Lo scorso 21 settembre c’è stata la Giornata mondiale dell’Alzheimer, mostro che in Italia assale oltre un milione di malcapitati e intrappola a tradimento tre milioni di familiari, ribattezzati caregiver, con spese e sacrifici enormi per soccorrere un parente che, se il suo quadro clinico è senza speranze, riceve 531 euro mensili di pensione di accompagnamento insufficienti per chiedere l’aiuto di una badante preparata. A parte casi eccezionali di associazioni di volenterosi, la società si gira dall’altra parte consapevole della condanna già sentenziata per quei disgraziati. La scienza, la medicina se ne appassionano a livello di ricerca obbligata dalla coscienza, ne approfondiscono cause ed esperienze tramite seminari senza costrutto.

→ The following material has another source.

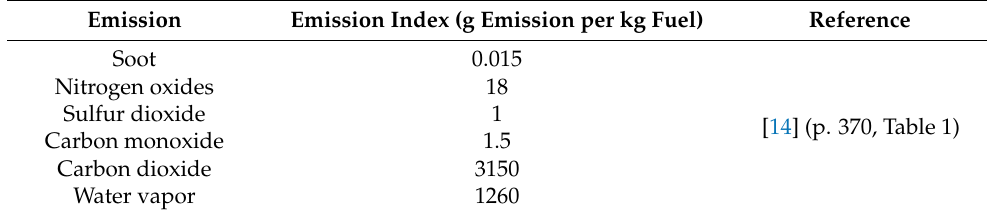
Table 1. Typical emissions per kg fuel for air transport.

Accettato che non esistono vaccini, farmaci, terapie risolutive, si ricorre a metodi energici per tentare di rallentare la progressività della malattia: sedativi, tranquillanti, ipnotici, di fatto palliativi. Forse se ne riesce a contenere l’aggressività, le follie, ma è inevitabile si affretti il rapido declino delle funzioni vitali. Negli Usa e in altri Paesi si destinano fior di quattrini almeno per migliorare la qualità della vita e irrobustire le risorse del calore sociale e degli affetti familiari.

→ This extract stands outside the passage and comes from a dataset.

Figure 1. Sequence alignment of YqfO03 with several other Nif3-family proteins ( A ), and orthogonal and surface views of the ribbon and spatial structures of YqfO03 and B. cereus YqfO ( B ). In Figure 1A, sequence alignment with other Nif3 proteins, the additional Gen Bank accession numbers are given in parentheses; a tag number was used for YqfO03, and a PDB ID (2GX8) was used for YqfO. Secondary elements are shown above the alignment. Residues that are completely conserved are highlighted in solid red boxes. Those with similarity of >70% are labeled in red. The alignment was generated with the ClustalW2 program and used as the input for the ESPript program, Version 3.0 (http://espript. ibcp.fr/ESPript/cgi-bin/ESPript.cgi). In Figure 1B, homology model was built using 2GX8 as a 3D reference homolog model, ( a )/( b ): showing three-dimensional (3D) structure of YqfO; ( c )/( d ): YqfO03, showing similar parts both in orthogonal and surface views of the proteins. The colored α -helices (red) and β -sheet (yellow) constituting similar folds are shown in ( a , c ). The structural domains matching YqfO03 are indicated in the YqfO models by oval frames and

I caregiver non hanno bisogno di cordiali incitamenti, ma di garanzie sull’unica alternativa utile di pronto soccorso nazionale per le demenze oggi destinate a soccombere nell’emarginazione: assistenza domiciliare pubblica quotidiana di carattere sanitario e sociale come dimostra l’esperienza di altri Paesi senza dispersione di denaro pubblico in mille inutili rivoli.